* **WORK TASK**
Identify all lines below that hold "илизарова" and collect them.

* **MATERIALS PROVIDED**
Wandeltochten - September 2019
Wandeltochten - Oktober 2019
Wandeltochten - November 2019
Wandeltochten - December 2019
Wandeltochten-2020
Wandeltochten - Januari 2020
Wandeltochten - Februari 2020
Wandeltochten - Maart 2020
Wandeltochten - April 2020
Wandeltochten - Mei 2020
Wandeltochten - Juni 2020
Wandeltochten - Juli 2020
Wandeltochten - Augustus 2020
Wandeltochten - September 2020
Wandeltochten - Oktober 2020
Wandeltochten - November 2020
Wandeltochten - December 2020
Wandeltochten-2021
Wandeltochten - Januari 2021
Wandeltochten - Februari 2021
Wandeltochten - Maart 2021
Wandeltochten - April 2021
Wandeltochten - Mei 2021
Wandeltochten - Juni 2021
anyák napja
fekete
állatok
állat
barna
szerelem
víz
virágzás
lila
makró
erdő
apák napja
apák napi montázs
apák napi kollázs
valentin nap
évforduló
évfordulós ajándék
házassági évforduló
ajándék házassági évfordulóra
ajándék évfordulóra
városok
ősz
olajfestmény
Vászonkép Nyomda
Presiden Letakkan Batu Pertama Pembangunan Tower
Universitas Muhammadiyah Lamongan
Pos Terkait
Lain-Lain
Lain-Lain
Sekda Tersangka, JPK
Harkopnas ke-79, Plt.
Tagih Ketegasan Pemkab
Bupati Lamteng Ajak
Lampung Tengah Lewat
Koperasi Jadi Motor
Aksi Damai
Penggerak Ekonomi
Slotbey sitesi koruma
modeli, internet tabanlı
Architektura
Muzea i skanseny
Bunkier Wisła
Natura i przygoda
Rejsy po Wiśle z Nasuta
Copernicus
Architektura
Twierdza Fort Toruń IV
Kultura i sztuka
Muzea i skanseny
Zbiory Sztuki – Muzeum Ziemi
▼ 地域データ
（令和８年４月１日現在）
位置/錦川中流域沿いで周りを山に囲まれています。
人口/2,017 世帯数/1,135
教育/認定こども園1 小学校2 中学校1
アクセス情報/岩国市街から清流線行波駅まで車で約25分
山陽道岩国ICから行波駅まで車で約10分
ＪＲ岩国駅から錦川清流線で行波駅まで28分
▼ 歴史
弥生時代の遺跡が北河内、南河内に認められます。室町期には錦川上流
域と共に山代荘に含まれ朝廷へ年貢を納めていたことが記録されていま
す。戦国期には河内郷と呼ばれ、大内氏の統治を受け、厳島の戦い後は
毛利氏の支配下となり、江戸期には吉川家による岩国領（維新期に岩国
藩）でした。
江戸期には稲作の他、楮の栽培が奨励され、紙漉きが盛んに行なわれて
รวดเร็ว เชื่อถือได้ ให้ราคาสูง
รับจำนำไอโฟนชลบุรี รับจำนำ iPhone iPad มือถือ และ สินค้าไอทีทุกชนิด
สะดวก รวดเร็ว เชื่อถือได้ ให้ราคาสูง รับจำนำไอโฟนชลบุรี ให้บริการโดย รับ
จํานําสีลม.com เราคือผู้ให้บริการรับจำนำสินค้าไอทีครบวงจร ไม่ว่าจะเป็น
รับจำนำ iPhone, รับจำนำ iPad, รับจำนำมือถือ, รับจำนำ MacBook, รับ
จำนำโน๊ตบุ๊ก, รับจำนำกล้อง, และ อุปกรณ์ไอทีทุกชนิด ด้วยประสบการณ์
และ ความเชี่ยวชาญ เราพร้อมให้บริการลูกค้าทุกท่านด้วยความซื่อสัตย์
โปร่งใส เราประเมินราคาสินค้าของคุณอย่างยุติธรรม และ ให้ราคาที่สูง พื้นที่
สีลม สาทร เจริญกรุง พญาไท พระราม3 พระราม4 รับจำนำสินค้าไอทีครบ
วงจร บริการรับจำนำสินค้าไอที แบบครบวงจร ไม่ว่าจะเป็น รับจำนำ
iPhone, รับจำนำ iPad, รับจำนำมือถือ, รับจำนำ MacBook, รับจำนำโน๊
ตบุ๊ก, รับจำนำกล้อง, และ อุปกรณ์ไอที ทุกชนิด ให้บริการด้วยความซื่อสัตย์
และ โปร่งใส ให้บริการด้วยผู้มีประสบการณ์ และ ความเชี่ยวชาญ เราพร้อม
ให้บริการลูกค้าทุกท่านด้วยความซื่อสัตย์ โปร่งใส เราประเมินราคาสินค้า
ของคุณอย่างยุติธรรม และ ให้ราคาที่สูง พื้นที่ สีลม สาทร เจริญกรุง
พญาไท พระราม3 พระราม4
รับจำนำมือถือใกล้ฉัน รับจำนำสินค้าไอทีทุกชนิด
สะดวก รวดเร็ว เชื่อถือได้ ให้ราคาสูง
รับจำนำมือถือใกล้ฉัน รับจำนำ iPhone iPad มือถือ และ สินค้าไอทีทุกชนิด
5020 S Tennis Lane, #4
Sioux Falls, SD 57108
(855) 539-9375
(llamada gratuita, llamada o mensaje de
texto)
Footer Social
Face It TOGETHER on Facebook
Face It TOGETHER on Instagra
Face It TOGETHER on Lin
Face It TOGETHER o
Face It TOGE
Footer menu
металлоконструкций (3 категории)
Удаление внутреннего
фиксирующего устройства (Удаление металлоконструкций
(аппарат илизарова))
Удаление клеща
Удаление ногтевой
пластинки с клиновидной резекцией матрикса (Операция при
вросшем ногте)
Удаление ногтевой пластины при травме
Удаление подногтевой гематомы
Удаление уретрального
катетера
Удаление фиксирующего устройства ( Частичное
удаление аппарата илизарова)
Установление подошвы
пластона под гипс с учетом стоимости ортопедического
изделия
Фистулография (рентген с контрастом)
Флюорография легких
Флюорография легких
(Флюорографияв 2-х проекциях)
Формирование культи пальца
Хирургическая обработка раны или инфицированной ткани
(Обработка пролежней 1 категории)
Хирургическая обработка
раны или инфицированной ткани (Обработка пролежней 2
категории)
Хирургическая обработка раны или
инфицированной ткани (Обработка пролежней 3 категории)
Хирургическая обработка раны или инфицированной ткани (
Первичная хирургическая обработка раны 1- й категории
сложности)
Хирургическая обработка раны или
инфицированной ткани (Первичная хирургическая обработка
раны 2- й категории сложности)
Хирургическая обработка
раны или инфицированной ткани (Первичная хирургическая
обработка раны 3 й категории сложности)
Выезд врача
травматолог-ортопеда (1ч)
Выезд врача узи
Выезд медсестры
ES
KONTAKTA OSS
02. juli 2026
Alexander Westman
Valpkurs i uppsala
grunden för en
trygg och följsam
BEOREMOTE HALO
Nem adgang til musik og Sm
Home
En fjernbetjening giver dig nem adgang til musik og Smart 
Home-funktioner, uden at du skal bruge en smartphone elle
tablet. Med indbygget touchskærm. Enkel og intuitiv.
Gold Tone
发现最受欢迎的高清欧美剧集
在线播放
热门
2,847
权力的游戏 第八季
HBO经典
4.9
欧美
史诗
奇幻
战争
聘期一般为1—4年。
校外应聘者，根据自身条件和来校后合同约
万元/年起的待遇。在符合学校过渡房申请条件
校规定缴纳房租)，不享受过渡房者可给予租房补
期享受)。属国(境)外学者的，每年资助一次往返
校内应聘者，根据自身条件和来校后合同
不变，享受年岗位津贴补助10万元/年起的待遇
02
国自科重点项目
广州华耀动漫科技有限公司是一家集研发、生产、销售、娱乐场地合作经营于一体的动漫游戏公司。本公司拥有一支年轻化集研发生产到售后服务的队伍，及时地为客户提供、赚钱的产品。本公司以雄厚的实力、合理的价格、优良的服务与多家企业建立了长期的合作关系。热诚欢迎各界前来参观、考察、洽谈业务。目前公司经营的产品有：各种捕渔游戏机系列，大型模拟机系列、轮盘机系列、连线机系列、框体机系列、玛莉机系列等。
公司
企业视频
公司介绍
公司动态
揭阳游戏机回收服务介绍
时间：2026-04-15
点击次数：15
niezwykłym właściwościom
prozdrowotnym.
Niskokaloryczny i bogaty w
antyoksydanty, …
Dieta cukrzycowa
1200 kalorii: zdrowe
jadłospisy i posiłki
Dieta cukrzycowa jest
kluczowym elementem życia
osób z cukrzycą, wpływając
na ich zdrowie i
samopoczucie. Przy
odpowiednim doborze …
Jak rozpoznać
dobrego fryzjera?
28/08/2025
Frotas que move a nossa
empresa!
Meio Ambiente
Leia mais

* **REPLY TO THE EXERCISE**
(аппарат илизарова))
удаление аппарата илизарова)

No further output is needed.